6. Phase-2 and Phase-3 — Skipped, and Why

The initial three-phase plan was: Phase 1 NumPy from scratch (done); Phase 2 PyTorch reimplementation using nn.Linear and nn.LayerNorm primitives, with a training loop; Phase 3 side-by-side comparison against Hugging Face's tinyGPT on the same toy text. Phase 2 and Phase 3 were not executed. The reason recorded at the time, carried forward as a feedback lesson: the production transformer use case (PGN seq2seq) kicked in two weeks later and the architecture-literacy load shifted to the production code. The toy-implementation parallel-track would have duplicated effort.
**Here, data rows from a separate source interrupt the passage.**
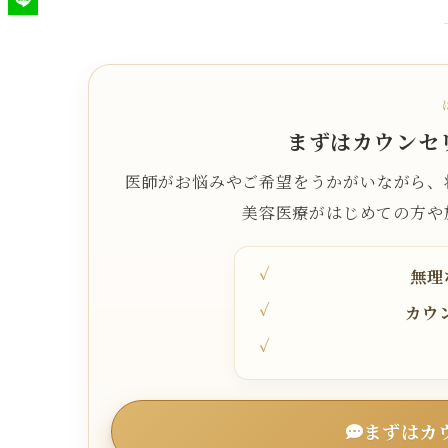
まずはカウンセ
医師がお悩みやご希望をうかがいながら、
美容医療がはじめての方や
無理
カウ
まずはカ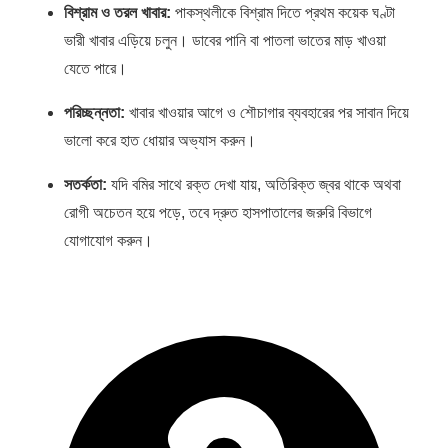
বিশ্রাম ও তরল খাবার:
পাকস্থলীকে বিশ্রাম দিতে প্রথম কয়েক ঘণ্টা
ভারী খাবার এড়িয়ে চলুন। ডাবের পানি বা পাতলা ভাতের মাড় খাওয়া
যেতে পারে।
পরিচ্ছন্নতা:
খাবার খাওয়ার আগে ও শৌচাগার ব্যবহারের পর সাবান দিয়ে
ভালো করে হাত ধোয়ার অভ্যাস করুন।
সতর্কতা:
যদি বমির সাথে রক্ত দেখা যায়, অতিরিক্ত জ্বর থাকে অথবা
রোগী অচেতন হয়ে পড়ে, তবে দ্রুত হাসপাতালের জরুরি বিভাগে
যোগাযোগ করুন।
The generalisable lesson: educational follow-ups have a half-life. Once the production use kicks in, do the further learning on the production code, not on a parallel toy. The Topic-25 MNIST validation [3] applied this rule — the three-backbone comparison was done on actual MNIST training rather than further toy work.

7. The Generalisable Lesson

For any architectural component the thesis line uses load-bearing — transformer (this paper), diffusion [4], latent-diffusion-with-VAE [5], flow-matching [3], Mamba state-space [6] — build a 100-line from-scratch implementation on a tiny problem before using the library version. The hours invested in the from-scratch path pay back at the year scale through faster paper reading, faster debugging, and cleaner architecture choices in downstream work. Every subsequent thesis-line topic that touches an architectural class for the first time follows this rule explicitly.

8. Conclusion

A character-level transformer block was implemented from first principles in pure NumPy. The "hello world" experiment exhibited context-dependent representation: three occurrences of the letter l produced three distinct output vectors at three positions. The implementation is pedagogical; the contribution is the documented from-scratch path and the architecture-literacy investment that pays back across the thesis line.

References

[1] Jain, A. "PGN: A Transformer-Based Procedural Generator Network." Thesis research, Sep 2025. /whitepaper/pgn

[2] Jain, A. "JiT Diffusion on Consumer GPUs." Thesis research, Nov 2025. /whitepaper/jit-diffusion

[3] Jain, A. "MNIST Flow-Matching Backbone Validation." Thesis research, Nov 2025. /whitepaper/mnist-flow-validation

[4] Jain, A. "Red-Square DDPM From Scratch." Thesis research, Feb 2025. /whitepaper/diffusion-red-square

[5] Jain, A. "Latent Diffusion Model Study." Thesis research, May 2025. /whitepaper/ldm-study

[6] Gu, A., Dao, T. "Mamba: Linear-Time Sequence Modelling with Selective State Spaces." 2023.

[7] Vaswani, A. et al. "Attention Is All You Need." NeurIPS, 2017.

[8] Radford, A. et al. "Improving Language Understanding by Generative Pre-Training." OpenAI, 2018. GPT-1 architecture reference.